Excerpted records:

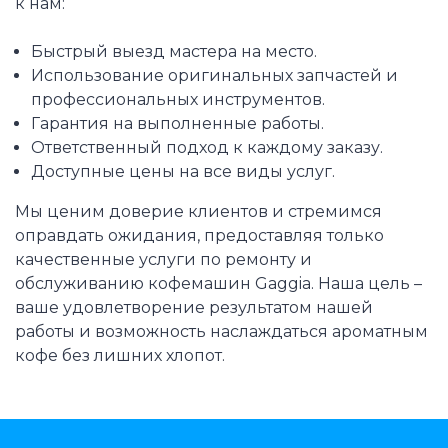
к нам:
Быстрый выезд мастера на место.
Использование оригинальных запчастей и
профессиональных инструментов.
Гарантия на выполненные работы.
Ответственный подход к каждому заказу.
Доступные цены на все виды услуг.
Мы ценим доверие клиентов и стремимся
оправдать ожидания, предоставляя только
качественные услуги по ремонту и
обслуживанию кофемашин Gaggia. Наша цель –
ваше удовлетворение результатом нашей
работы и возможность наслаждаться ароматным
кофе без лишних хлопот.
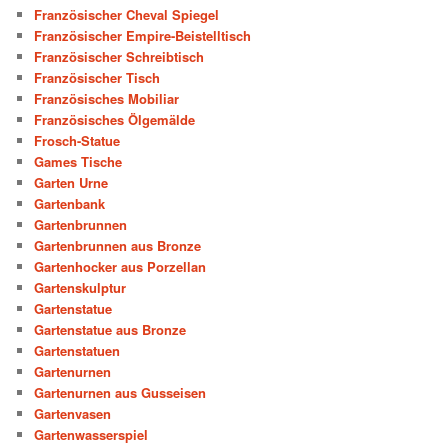
Französischer Cheval Spiegel
Französischer Empire-Beistelltisch
Französischer Schreibtisch
Französischer Tisch
Französisches Mobiliar
Französisches Ölgemälde
Frosch-Statue
Games Tische
Garten Urne
Gartenbank
Gartenbrunnen
Gartenbrunnen aus Bronze
Gartenhocker aus Porzellan
Gartenskulptur
Gartenstatue
Gartenstatue aus Bronze
Gartenstatuen
Gartenurnen
Gartenurnen aus Gusseisen
Gartenvasen
Gartenwasserspiel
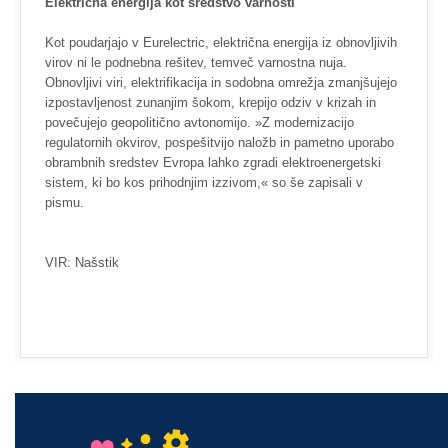
Električna energija kot sredstvo varnosti
Kot poudarjajo v Eurelectric, električna energija iz obnovljivih
virov ni le podnebna rešitev, temveč varnostna nuja.
Obnovljivi viri, elektrifikacija in sodobna omrežja zmanjšujejo
izpostavljenost zunanjim šokom, krepijo odziv v krizah in
povečujejo geopolitično avtonomijo. »Z modernizacijo
regulatornih okvirov, pospešitvijo naložb in pametno uporabo
obrambnih sredstev Evropa lahko zgradi elektroenergetski
sistem, ki bo kos prihodnjim izzivom,« so še zapisali v
pismu.
VIR: Našstik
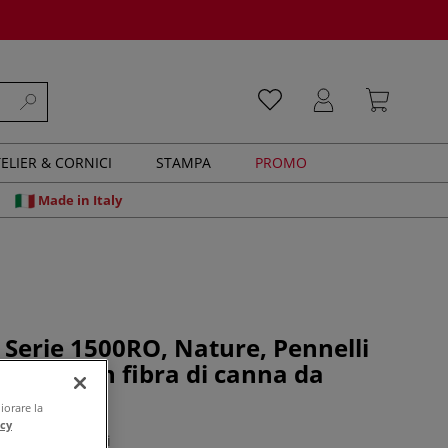
ELIER & CORNICI
STAMPA
PROMO
Made in Italy
 Serie 1500RO, Nature, Pennelli
 acrilico in fibra di canna da
iorare la
acy
0 recensioni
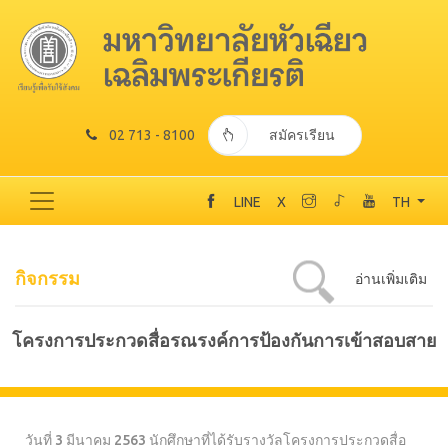
02 713 - 8100
สมัครเรียน
LINE
X
TH
กิจกรรม
อ่านเพิ่มเติม
โครงการประกวดสื่อรณรงค์การป้องกันการเข้าสอบสาย
วันที่ 3 มีนาคม 2563 นักศึกษาที่ได้รับรางวัลโครงการประกวดสื่อ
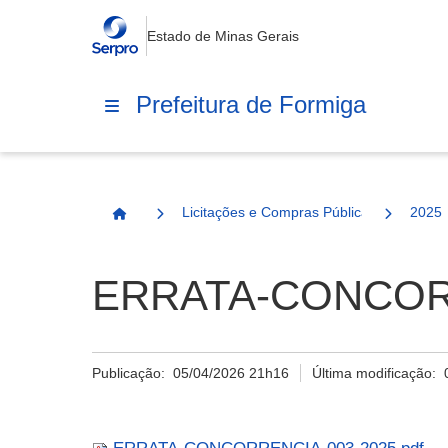
Estado de Minas Gerais
Prefeitura de Formiga
Licitações e Compras Públicas
2025
Página Inicial
ERRATA-CONCORR
Publicação:
05/04/2026 21h16
Última modificação:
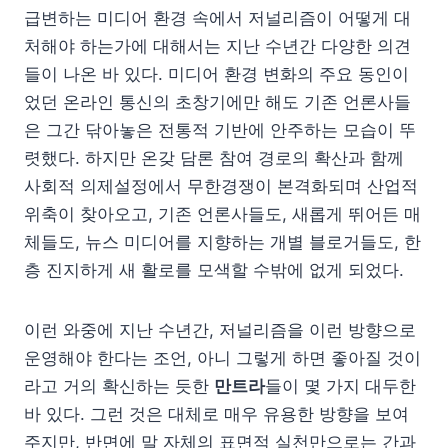
급변하는 미디어 환경 속에서 저널리즘이 어떻게 대
처해야 하는가에 대해서는 지난 수년간 다양한 의견
들이 나온 바 있다. 미디어 환경 변화의 주요 동인이
었던 온라인 통신의 초창기에만 해도 기존 언론사들
은 그간 닦아놓은 전통적 기반에 안주하는 모습이 뚜
렷했다. 하지만 온갖 담론 참여 경로의 확산과 함께
사회적 의제설정에서 무한경쟁이 본격화되며 산업적
위축이 찾아오고, 기존 언론사들도, 새롭게 뛰어든 매
체들도, 뉴스 미디어를 지향하는 개별 블로거들도, 한
층 진지하게 새 활로를 모색할 수밖에 없게 되었다.
이런 와중에 지난 수년간, 저널리즘을 이런 방향으로
운영해야 한다는 조언, 아니 그렇게 하면 좋아질 것이
라고 거의 확신하는 듯한
만트라
들이 몇 가지 대두한
바 있다. 그런 것은 대체로 매우 유용한 방향을 보여
주지만, 반면에 말 자체의 표면적 실천만으로는 간과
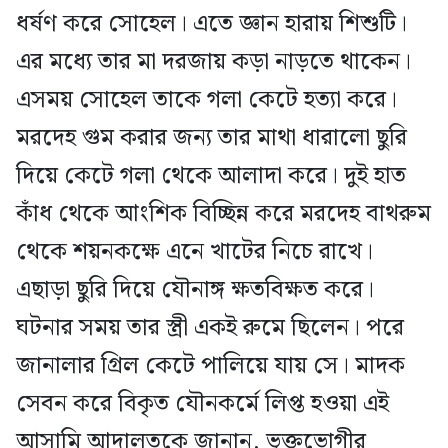
ধর্ষণ করে সোহেল। এতে জ্ঞান হারায় শিশুটি।
এর মধ্যে তার মা দরজায় কড়া নাড়তে থাকেন।
এসময় সোহেল তাকে গলা কেটে হত্যা করে।
মরদেহ গুম করার জন্য তার মাথা ধারালো ছুরি
দিয়ে কেটে গলা থেকে আলাদা করে। দুই হাত
কাঁধ থেকে আংশিক বিচ্ছিন্ন করে মরদেহ বাথরুম
থেকে শয়নকক্ষে এনে খাটের নিচে রাখে।
এছাড়া ছুরি দিয়ে যৌনাঙ্গ ক্ষতবিক্ষত করে।
ঘটনার সময় তার স্ত্রী একই রুমে ছিলেন। পরে
জানালার গ্রিল কেটে পালিয়ে যায় সে। মাদক
সেবন করে বিকৃত যৌনকর্মে লিপ্ত হওয়া এই
আসামি আদালতকে জানান, ভুক্তভোগীর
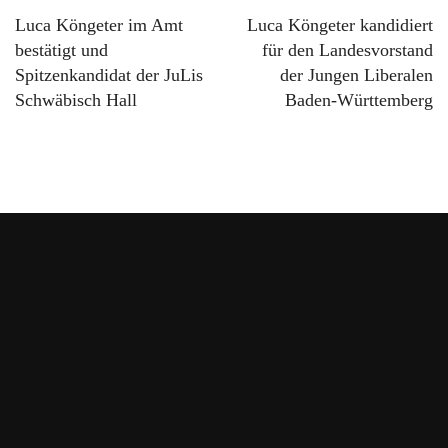
navigation
Luca Köngeter im Amt
Luca Köngeter kandidiert
bestätigt und
für den Landesvorstand
Spitzenkandidat der JuLis
der Jungen Liberalen
Schwäbisch Hall
Baden-Württemberg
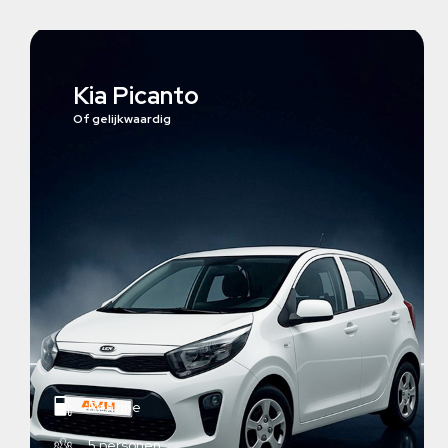
Kia Picanto
Of gelijkwaardig
Benzine
5 personen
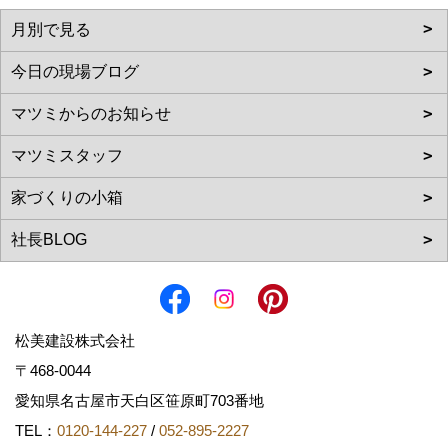
松美建設株式会社
〒468-0044
愛知県名古屋市天白区笹原町703番地
TEL：
0120-144-227
/
052-895-2227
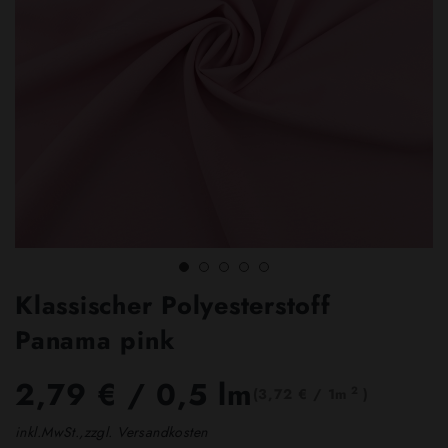
Klassischer Polyesterstoff
Panama pink
2,79 €
/ 0,5 lm
2
(3,72 € / 1m
)
inkl.MwSt.,zzgl. Versandkosten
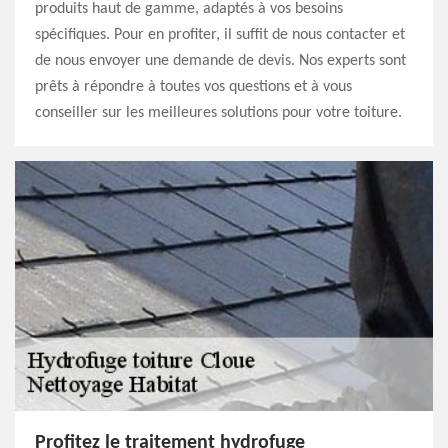
produits haut de gamme, adaptés à vos besoins
spécifiques. Pour en profiter, il suffit de nous contacter et
de nous envoyer une demande de devis. Nos experts sont
prêts à répondre à toutes vos questions et à vous
conseiller sur les meilleures solutions pour votre toiture.
Profitez le traitement hydrofuge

Instruction: Locate each line in the listing above that contains the string "energija", matching case exactly, and copy those lines.

Result for this exercise:
Električna energija kot sredstvo varnosti
Kot poudarjajo v Eurelectric, električna energija iz obnovljivih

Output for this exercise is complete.